▶ [Text block]:
=======

Mattias and I had a funny conversation as we were walking to church yesterday morning:
Mattias: "Mommy's growing a baby, but it's taking a LONG time."
Me: "Yes, babies do take awhile to grow. Do you want a brother or a sister?"
Mattias: "I want a brother. I already kind of have two sisters."
Me: "Well, Mommy doesn't have any girls, so she might want a girl. Would that be okay with you?"
Mattias: "I guess so, but I'd like a brother better." In a VERY worried voice, "I don't want the baby to pick my nose!"
Me: Burst of laughter, then, "I think the baby will be too little to pick your nose."
Mattias: "Well, it might try when it gets older."
Me: "Well, you'll just have to teach your brother or sister not to pick people's noses."
I have been really tired lately. Everything seems overwhelming... household chores, cleaning my room, doing Bible study... everything just seems so hard. And I've been worrying way too much about things I can't control, but I don't know how to stop. You can pray for me, if you like :)
We had a great turnout at Women's Connections tonight. We had chocolate and cheesecake, which was delicious - and you know how picky I am! - and a great guest speaker, Krista Penner, who had us all laughing but also hit home with some challenging and inspiring truth too. It was nice to actually get a night out... I'm usually home with the kids!
Have I mentioned how excited I am that Lost is back? I may be a geek, but I love that show! And let's face it, Sawyer is not hard to look at :)

=======

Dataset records

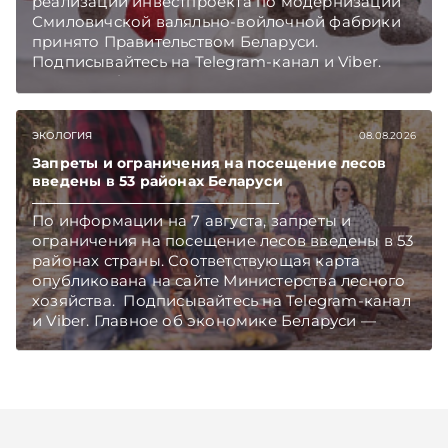
реализации инвестпроекта по модернизации
Смиловичской валяльно-войлочной фабрики
принято Правительством Беларуси.
Подписывайтесь на Telegram‑канал и Viber.
Главное об экономике Беларуси — раньше,
чем в новостях TelegramViber
ЭКОЛОГИЯ
08.08.2026
Запреты и ограничения на посещение лесов
введены в 53 районах Беларуси
По информации на 7 августа, запреты и
ограничения на посещение лесов введены в 53
районах страны. Соответствующая карта
опубликована на сайте Министерства лесного
хозяйства. Подписывайтесь на Telegram‑канал
и Viber. Главное об экономике Беларуси —
раньше, чем в новостях TelegramViber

=======

In the blog post, reproduce the passage starting with "I have been" and going on through "with the kids!".

I have been really tired lately. Everything seems overwhelming... household chores, cleaning my room, doing Bible study... everything just seems so hard. And I've been worrying way too much about things I can't control, but I don't know how to stop. You can pray for me, if you like :)
We had a great turnout at Women's Connections tonight. We had chocolate and cheesecake, which was delicious - and you know how picky I am! - and a great guest speaker, Krista Penner, who had us all laughing but also hit home with some challenging and inspiring truth too. It was nice to actually get a night out... I'm usually home with the kids!